*Page-level text extractions*
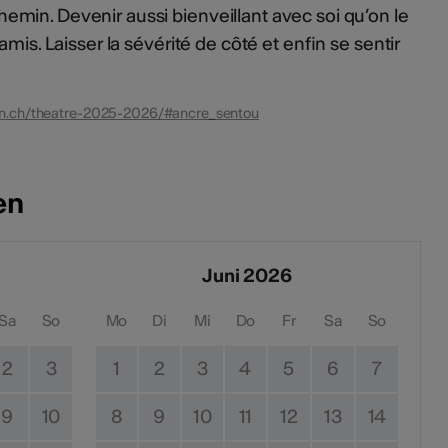
min. Devenir aussi bienveillant avec soi qu’on le
mis. Laisser la sévérité de côté et enfin se sentir
on.ch/theatre-2025-2026/#ancre_sentou
en
Juni 2026
Sa
So
Mo
Di
Mi
Do
Fr
Sa
So
2
3
1
2
3
4
5
6
7
9
10
8
9
10
11
12
13
14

*What is expected*
Above are the entries; write them out again exactly, omitting the pictures.

*Exercise output*
min. Devenir aussi bienveillant avec soi qu’on le
mis. Laisser la sévérité de côté et enfin se sentir
on.ch/theatre-2025-2026/#ancre_sentou
en
Juni 2026
Sa
So
Mo
Di
Mi
Do
Fr
Sa
So
2
3
1
2
3
4
5
6
7
9
10
8
9
10
11
12
13
14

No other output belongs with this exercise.